Narcotics are not outright disqualifying but are heavily scrutinized. If a driver is using a narcotic, a decision to certify will be made only if the prescribing physician and the medical examiner agree the driver is without deleterious side effects.
If certified, the driver must not use a short-acting narcotic within eight hours of driving or another safety-sensitive task, or 12 hours if using a long-acting narcotic.
Methadone is alone disqualifying. Suboxone and other opiate replacement therapies are examined on a case-by-case basis. There might be stricter guidelines to come. Physician organizations, such as the American College of Emergency Medicine, have urged FMCSA to alter current guidelines, stating “acute or chronic opioid use is not recommended for patients performing safety-sensitive tasks.”
Although medical marijuana is legal in many states, it is disqualified by FMCSA standards, as is CBD oil. Hemp oil that does not contain THC is allowed by FMCSA, but before using it, be certain that it contains absolutely no THC. Also, you cannot be using it for a progressive or disabling condition. Kratom, an opioid-like supplement with disputed medicinal benefit, also is banned for commercial driver use. Be very cautious when consuming non-FDA approved supplements. They often are not labeled correctly and can contain banned substances.
FMCSA has made some notable changes regarding certain medications. The smoking cessation drug varenicline (Chantix) is no longer banned. Short-acting anxiolytics (anxiety relievers) such as Lunesta and Ambien are not disqualifying as long as the short-acting preparation is used, and the driver leaves enough time for the drug to clear his system before driving.
The commonly prescribed cyclobenzaprine (Flexeril) is allowed if the driver does not show any sedating side effects. Also, nearly all antidepressants are allowed, barring uncommon first-generation medications such as TCAs (tricyclic antidepressants) and MAOIs (monoamine oxidase inhibitors).

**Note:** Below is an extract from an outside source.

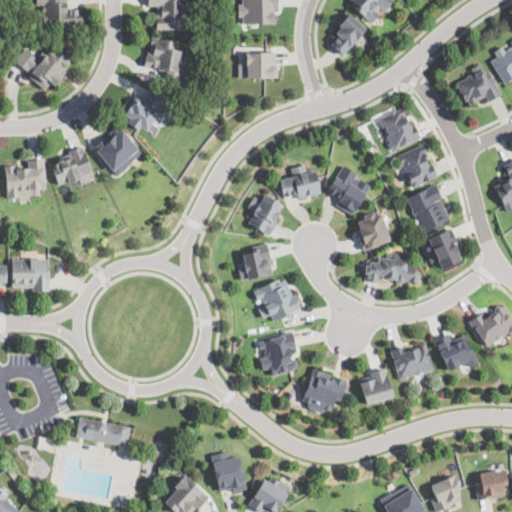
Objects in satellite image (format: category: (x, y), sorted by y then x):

In most instances, driver certification based on medication use is a case-by-case decision. Given the vast number of drugs available, it’s best to discuss any meds with your prescribing physician, who should be aware of your profession.
Always report all your medications to your CDL medical examiner, even if there’s a chance it will restrict your career. In the event of an accident, having hidden them from a medical examiner could land you in serious legal trouble.